For safety, I'm putting an inertial fuel pump cutoff under the dash. The best location is right next to the relay board on the firewall. This is a Motorcraft part that will trigger at around 10Gs, so hopefully the scuttle shake doesn't exceed that.
There's a baro sensor and wideband O2 controller that will go in there somewhere.
In reply to JoeTR6 :
fun fact about those shutoffs, they are in the trunk on SN95 Mustangs; If you give it a good wack by hand you can trigger them.
Mean prank to pull on someone...
JoeTR6
Dork
12/19/19 8:07 p.m.
Correction on the fuel pump cutoff location. It's under the steering column where I can reach it while driving and doesn't coincide with a heat duct. I got lots of other wires connected today, so it's getting closer to running.
JoeTR6
Dork
12/23/19 6:05 p.m.
Things are getting real. After two days of lying on my back, the relay panel wiring is done.
A kick panel will eventually cover this area. All of the new wires are run, so I could finally bolt up the heater box.
I'm really tempted to hook up the battery and start setting up the Megasquirt. But first I need to check for original wiring harness connections grounding out for things not yet hooked up (e.g., taillights). I also need to put the dashboard/gauges in. Coolant is going in soon.
JoeTR6
Dork
12/30/19 10:54 a.m.
Coolant went in and came back out (slowly). At first I thought the water pump housing had a leak, but it was dry. Turns out the return pipe that connects to the bottom of the radiator had a slight pinhole leak and was pissing out fluid. I'm glad the powder coat didn't temporarily seal up the hole and let go during a drive. A brand new stainless pipe is on order from Moss for under $16. If it fits, that's cheaper than having another old rusty pipe cleaned up.

** Stored data **
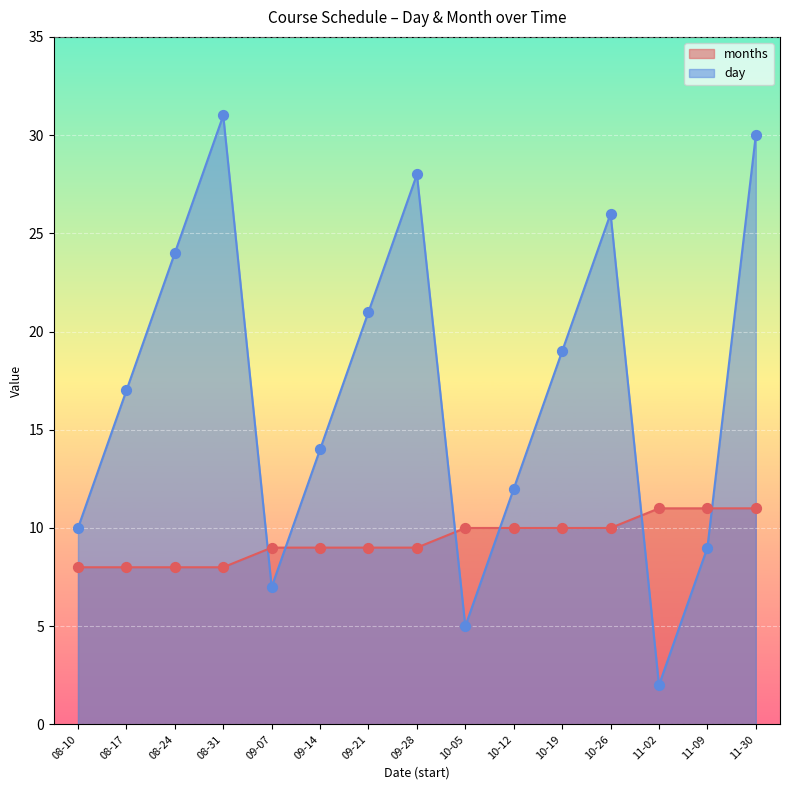

Which series contains the lowest Y value?

day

** The task **
Duplicate the part of the car wiring forum thread starting at "For safety, I'm" and ending at "pull on someone...".

** Solution for this problem **
For safety, I'm putting an inertial fuel pump cutoff under the dash. The best location is right next to the relay board on the firewall. This is a Motorcraft part that will trigger at around 10Gs, so hopefully the scuttle shake doesn't exceed that.
There's a baro sensor and wideband O2 controller that will go in there somewhere.
In reply to JoeTR6 :
fun fact about those shutoffs, they are in the trunk on SN95 Mustangs; If you give it a good wack by hand you can trigger them.
Mean prank to pull on someone...